Copy the records word for word, from the line containing "Free Couples Matching Test" through the end of the records, including both ends. Leave out the picture markers.

### Saved data entries
▶
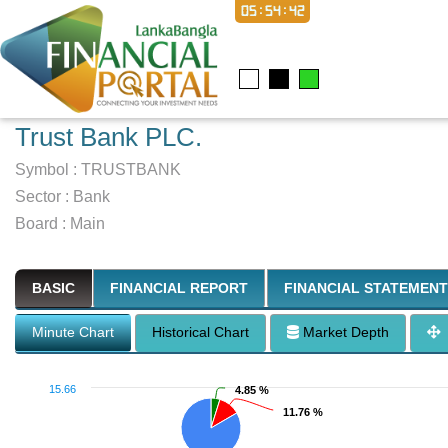
05:54:43
Trust Bank PLC.
Symbol :
TRUSTBANK
Sector
:
Bank
Board :
Main
BASIC
FINANCIAL REPORT
FINANCIAL STATEMENT
Minute Chart
Historical Chart
Market Depth
15.66
4.85 %
4.85 %
11.76 %
11.76 %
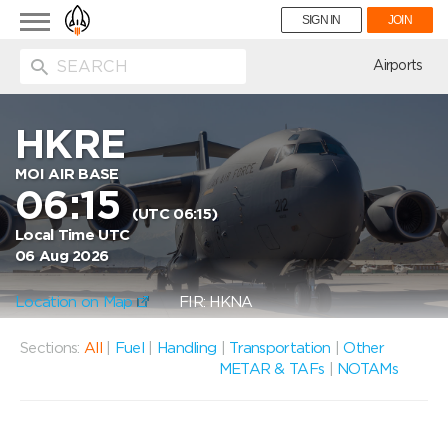
Toggle
SIGN IN
JOIN
navigation
ion
Airports
HKRE
MOI AIR BASE
06:15
(UTC 06:15)
Local Time UTC
06 Aug 2026
Location on Map
FIR: HKNA
Sections:
All
|
Fuel
|
Handling
|
Transportation
|
Other
METAR & TAFs
|
NOTAMs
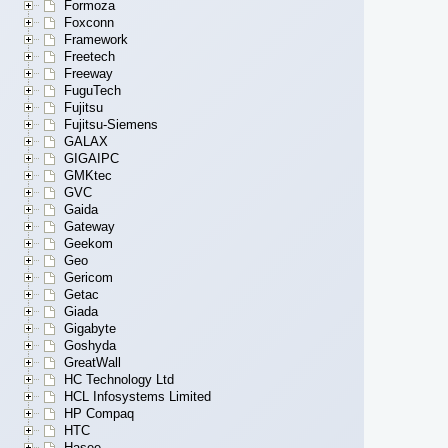
Formoza
Foxconn
Framework
Freetech
Freeway
FuguTech
Fujitsu
Fujitsu-Siemens
GALAX
GIGAIPC
GMKtec
GVC
Gaida
Gateway
Geekom
Geo
Gericom
Getac
Giada
Gigabyte
Goshyda
GreatWall
HC Technology Ltd
HCL Infosystems Limited
HP Compaq
HTC
Hasee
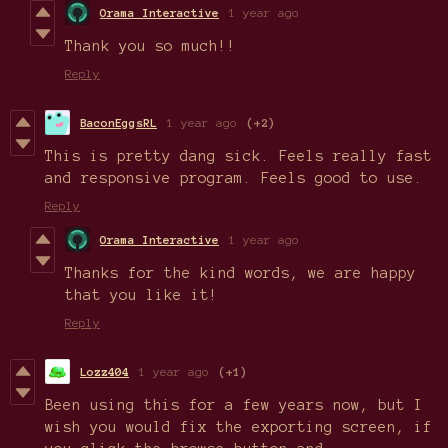
Orama Interactive
1 year ago
Thank you so much!!
Reply
BaconEggsRL
1 year ago
(+2)
This is pretty dang sick. Feels really fast
and responsive program. Feels good to use.
Reply
Orama Interactive
1 year ago
Thanks for the kind words, we are happy
that you like it!
Reply
Lozz404
1 year ago
(+1)
Been using this for a few years now, but I
wish you would fix the exporting screen, if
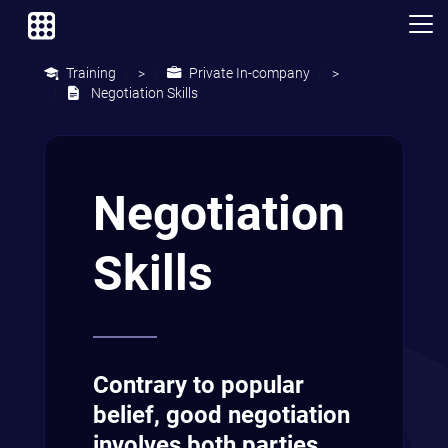
Training
Private In-company
>
>
Negotiation Skills
Negotiation
Skills
Contrary to popular
belief, good negotiation
involves both parties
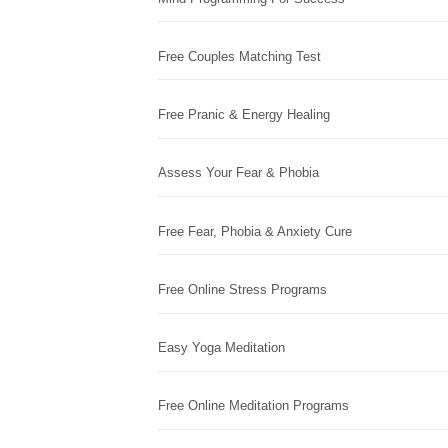
Free Couples Matching Test
Free Pranic & Energy Healing
Assess Your Fear & Phobia
Free Fear, Phobia & Anxiety Cure
Free Online Stress Programs
Easy Yoga Meditation
Free Online Meditation Programs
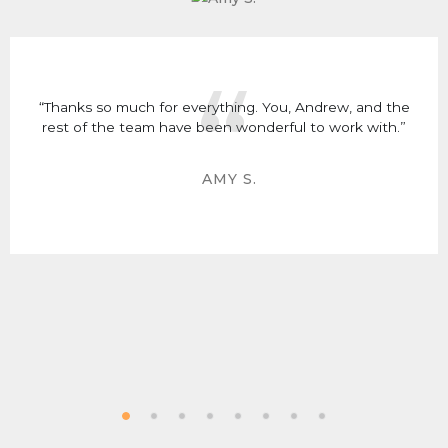
“Thanks so much for everything. You, Andrew, and the
rest of the team have been wonderful to work with.”
AMY S.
◀
### Task solution
Free Couples Matching Test
Free Pranic & Energy Healing
Assess Your Fear & Phobia
Free Fear, Phobia & Anxiety Cure
Free Online Stress Programs
Easy Yoga Meditation
Free Online Meditation Programs
“Thanks so much for everything. You, Andrew, and the
rest of the team have been wonderful to work with.”
AMY S.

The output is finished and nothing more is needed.